FLORENCE, S.C. – The increased gas taxes have allowed the South Carolina Department of Transportation to focus its efforts on rebuilding and improving the state’s infrastructure.

SCDOT Deputy Secretary for Engineering Leland Colvin told the Florence Rotary Club on Monday that his department would be focused on paving of roads, the rural road safety program, improving the state’s bridges and improving the “pinch points” along the Interstate highways in the Palmetto State.

Approximately 80 percent of the state’s roads need some sort of repair, according to Colvin.

Colvin said South Carolina had the highest incidences of fatalities along its roads in the United States. He said the department would be focusing its efforts on the No. 1 cause of fatalities: roadway departure. He said the department is working on rumble strips and increasing the size of road shoulders.

He also said the state’s bridge efforts are concentrated on eliminating load-restricted bridges, which are mostly along rural routes, and improving the state’s structurally deficient bridges.

Pinch points are where Interstates drop from six lanes to four.

Colvin added that the projects started by the SCDOT were mostly on time.

> [Job A] Translate this sentence from the road article into Spanish: "Pinch points are where Interstates drop from six lanes to four."
> [Job B] Lay out all lines of the insect listing below as a Markdown table with the columns No. and Line, numbering each row. Skip blank lines and leave the pictures out.
The road article and the listing are separate material.

> [Material for this exercise]
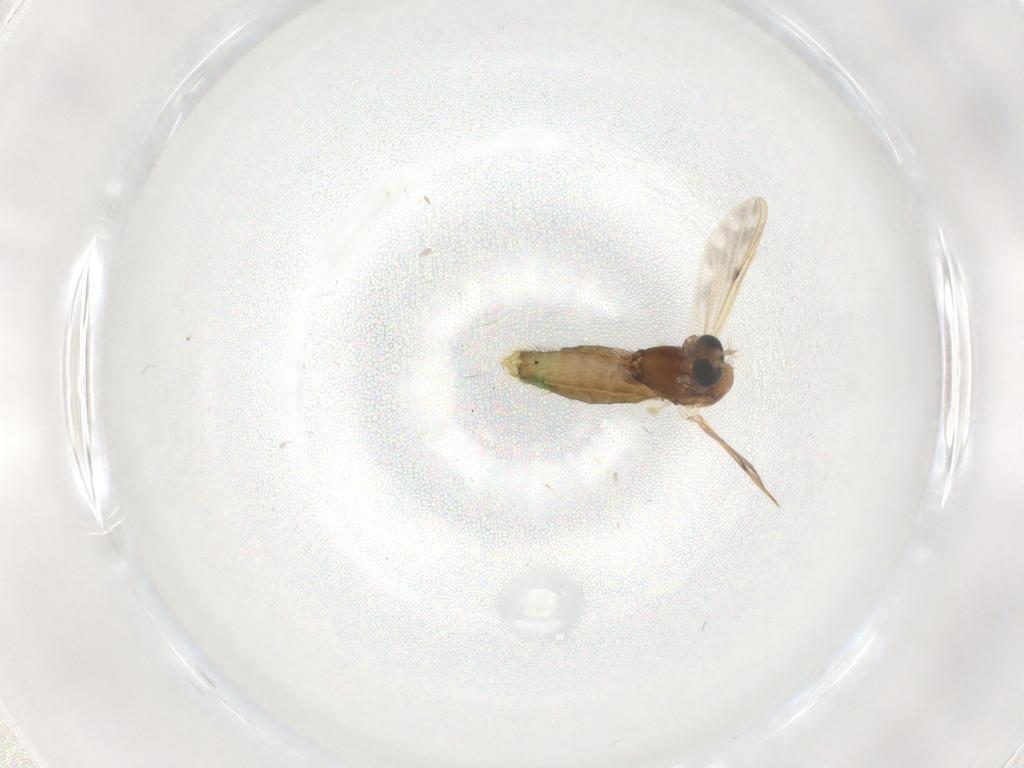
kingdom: Animalia
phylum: Arthropoda
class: Insecta
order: Diptera
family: Chironomidae
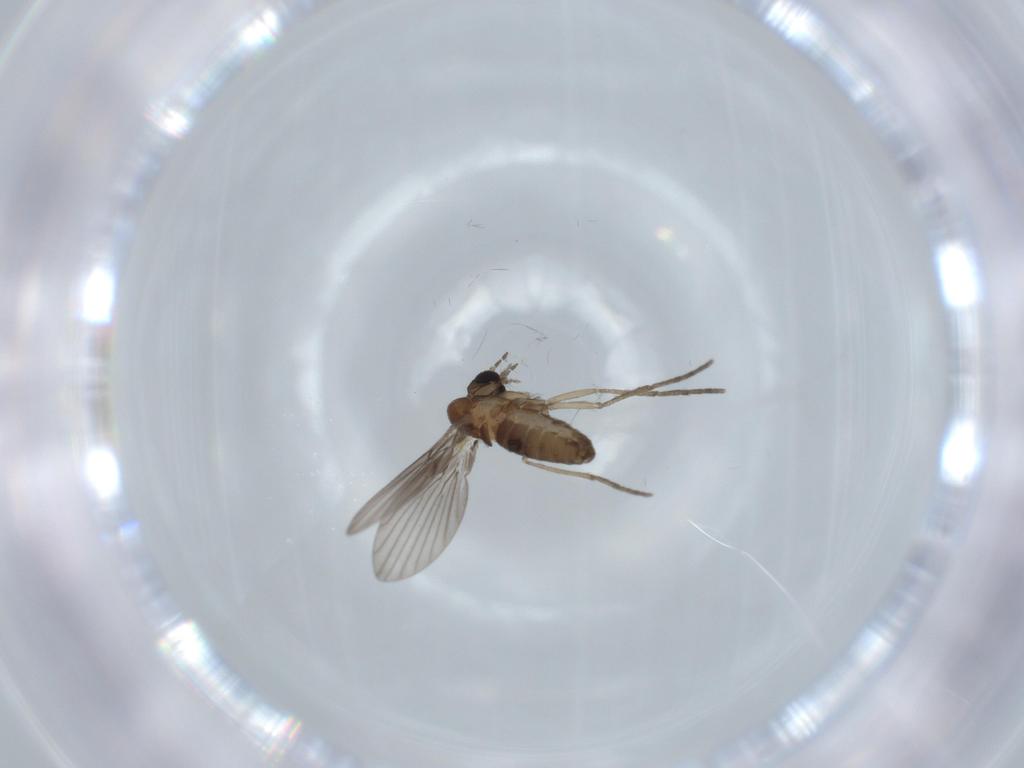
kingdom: Animalia
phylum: Arthropoda
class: Insecta
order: Diptera
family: Psychodidae
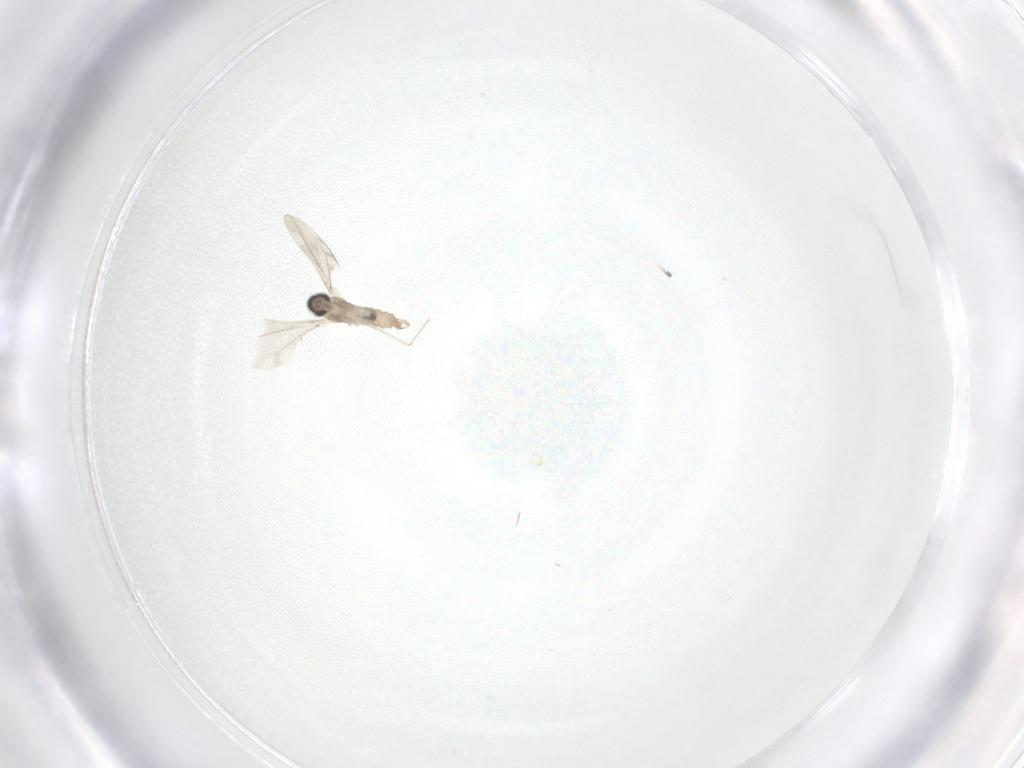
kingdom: Animalia
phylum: Arthropoda
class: Insecta
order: Diptera
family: Cecidomyiidae
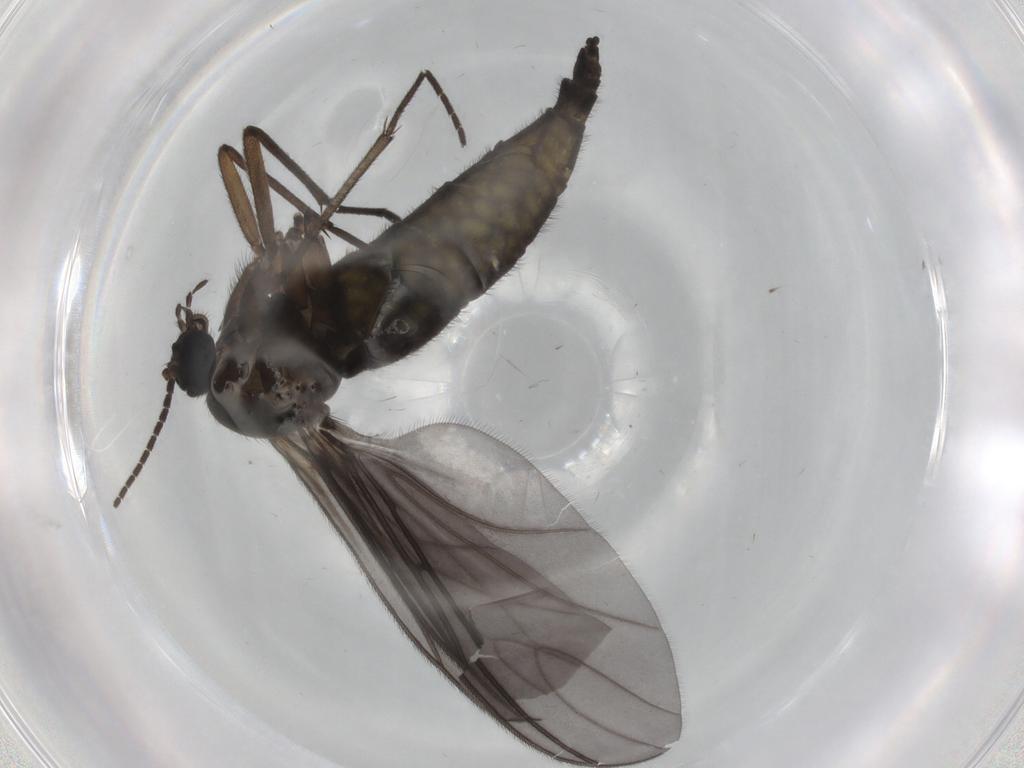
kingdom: Animalia
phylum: Arthropoda
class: Insecta
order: Diptera
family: Sciaridae
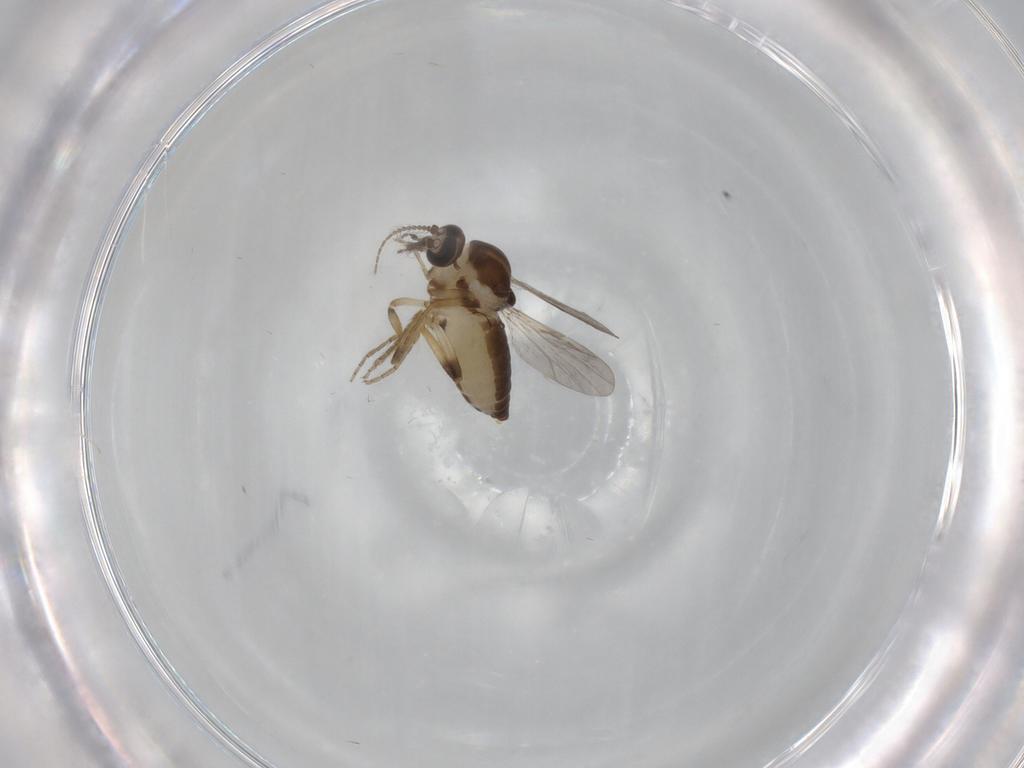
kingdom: Animalia
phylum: Arthropoda
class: Insecta
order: Diptera
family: Ceratopogonidae
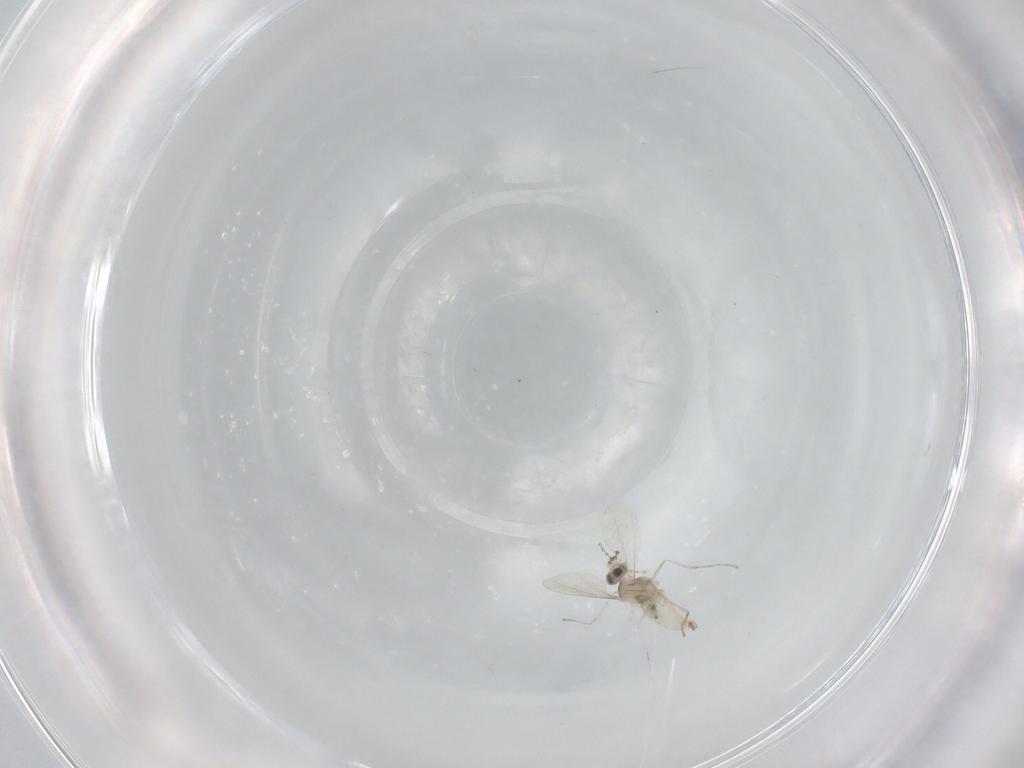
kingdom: Animalia
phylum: Arthropoda
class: Insecta
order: Diptera
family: Cecidomyiidae
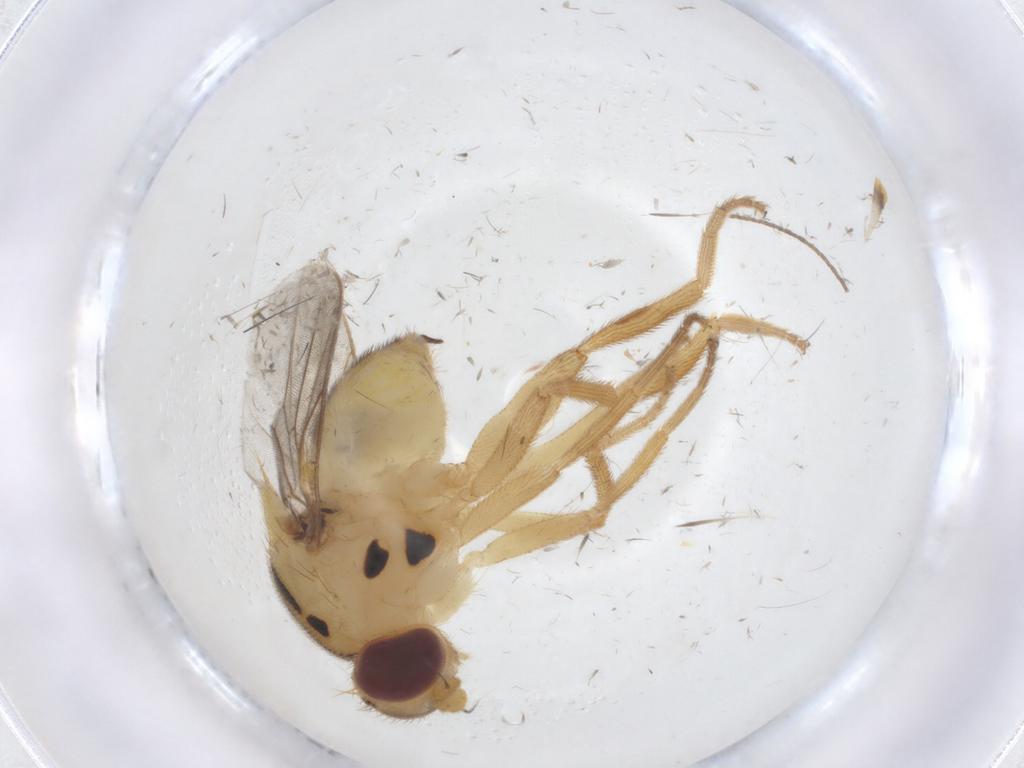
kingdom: Animalia
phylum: Arthropoda
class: Insecta
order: Diptera
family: Chloropidae
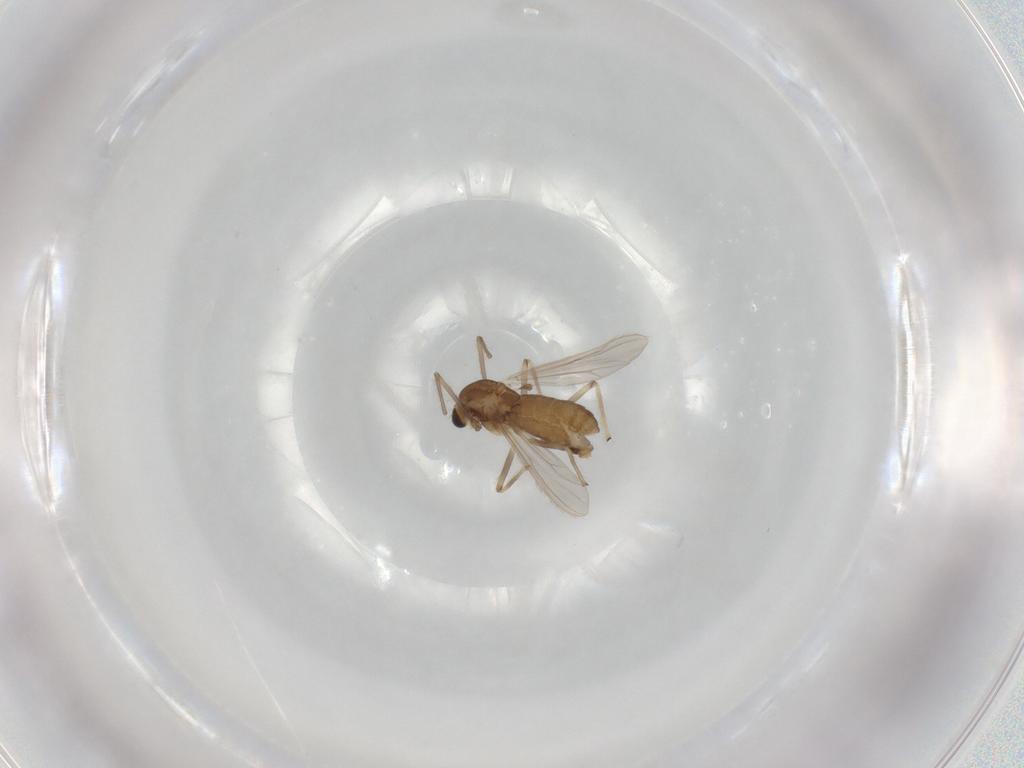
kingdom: Animalia
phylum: Arthropoda
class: Insecta
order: Diptera
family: Chironomidae
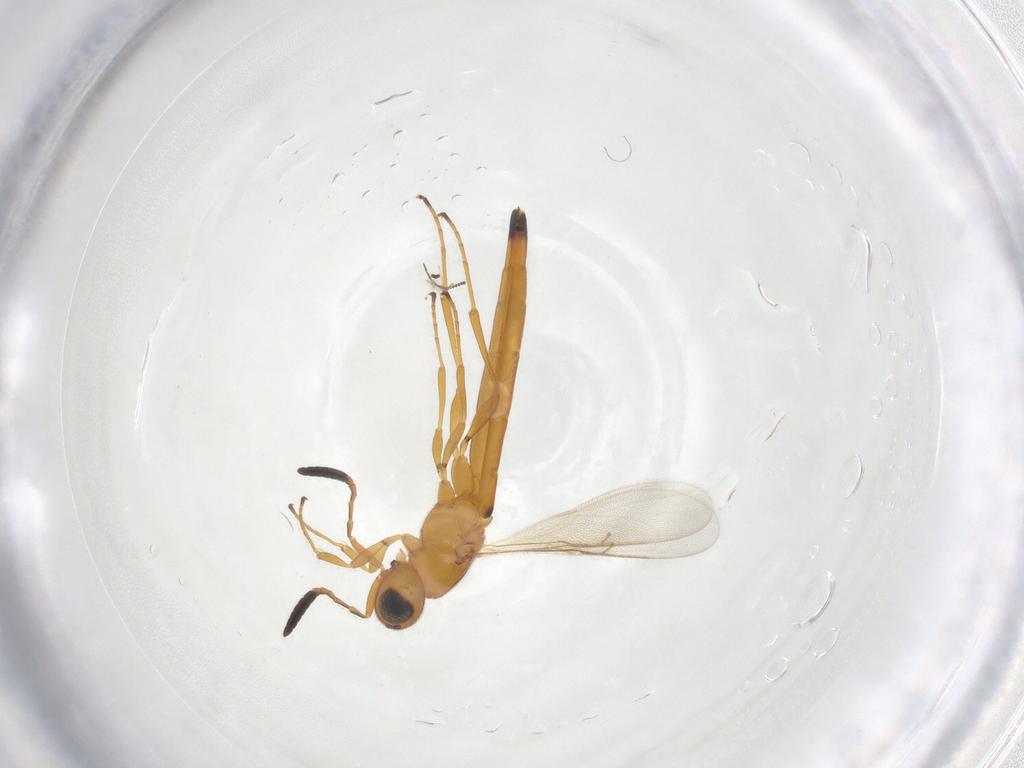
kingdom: Animalia
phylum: Arthropoda
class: Insecta
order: Hymenoptera
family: Scelionidae
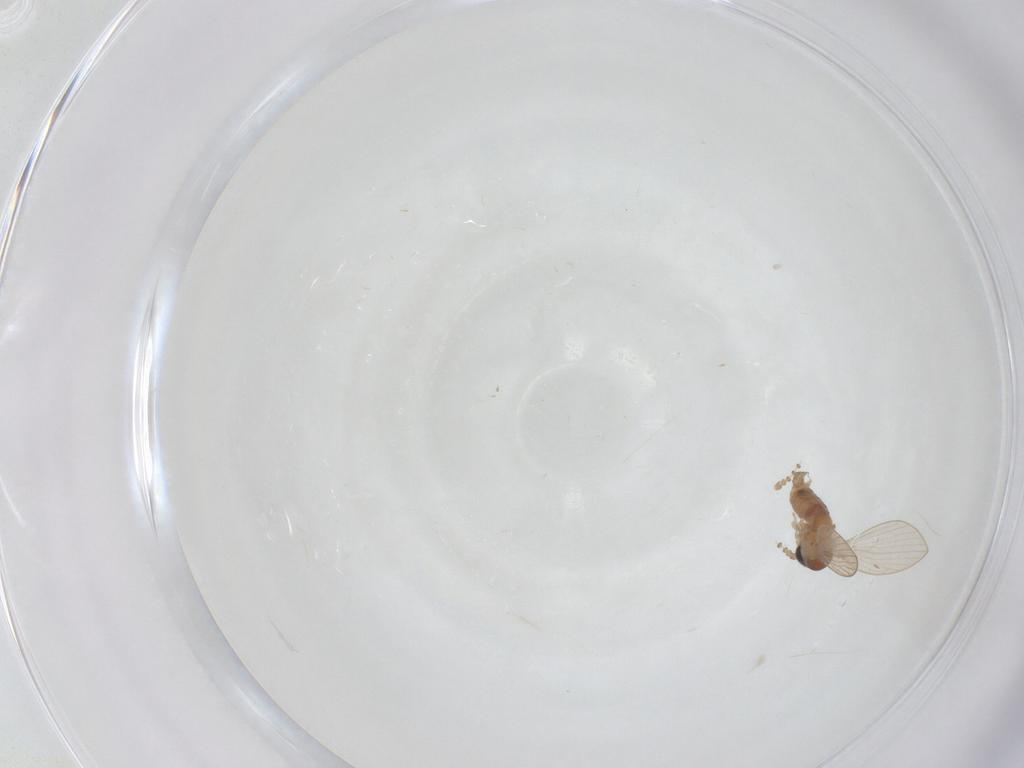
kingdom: Animalia
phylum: Arthropoda
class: Insecta
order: Diptera
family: Psychodidae
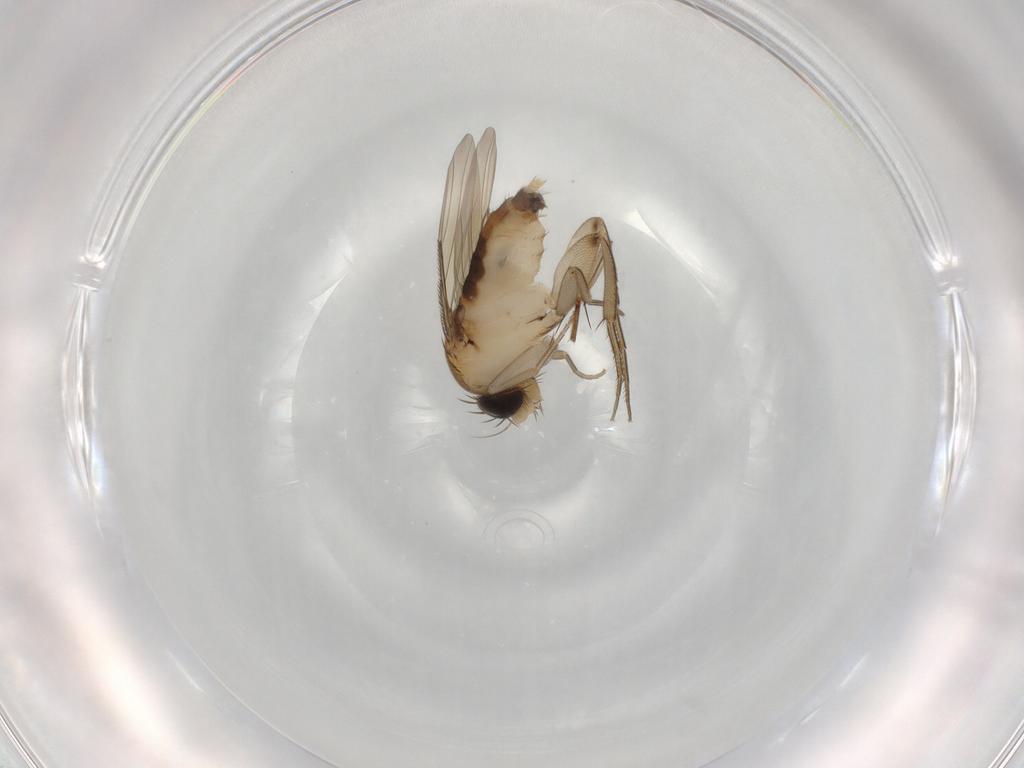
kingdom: Animalia
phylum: Arthropoda
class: Insecta
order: Diptera
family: Phoridae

> [Correct answer A] Los puntos de estrangulamiento son los tramos donde las autopistas interestatales pasan de seis carriles a cuatro.

> [Correct answer B]
| No. | Line |
|---|---|
| 1 | kingdom: Animalia |
| 2 | phylum: Arthropoda |
| 3 | class: Insecta |
| 4 | order: Diptera |
| 5 | family: Chironomidae |
| 6 | kingdom: Animalia |
| 7 | phylum: Arthropoda |
| 8 | class: Insecta |
| 9 | order: Diptera |
| 10 | family: Psychodidae |
| 11 | kingdom: Animalia |
| 12 | phylum: Arthropoda |
| 13 | class: Insecta |
| 14 | order: Diptera |
| 15 | family: Cecidomyiidae |
| 16 | kingdom: Animalia |
| 17 | phylum: Arthropoda |
| 18 | class: Insecta |
| 19 | order: Diptera |
| 20 | family: Sciaridae |
| 21 | kingdom: Animalia |
| 22 | phylum: Arthropoda |
| 23 | class: Insecta |
| 24 | order: Diptera |
| 25 | family: Ceratopogonidae |
| 26 | kingdom: Animalia |
| 27 | phylum: Arthropoda |
| 28 | class: Insecta |
| 29 | order: Diptera |
| 30 | family: Cecidomyiidae |
| 31 | kingdom: Animalia |
| 32 | phylum: Arthropoda |
| 33 | class: Insecta |
| 34 | order: Diptera |
| 35 | family: Chloropidae |
| 36 | kingdom: Animalia |
| 37 | phylum: Arthropoda |
| 38 | class: Insecta |
| 39 | order: Diptera |
| 40 | family: Chironomidae |
| 41 | kingdom: Animalia |
| 42 | phylum: Arthropoda |
| 43 | class: Insecta |
| 44 | order: Hymenoptera |
| 45 | family: Scelionidae |
| 46 | kingdom: Animalia |
| 47 | phylum: Arthropoda |
| 48 | class: Insecta |
| 49 | order: Diptera |
| 50 | family: Psychodidae |
| 51 | kingdom: Animalia |
| 52 | phylum: Arthropoda |
| 53 | class: Insecta |
| 54 | order: Diptera |
| 55 | family: Phoridae |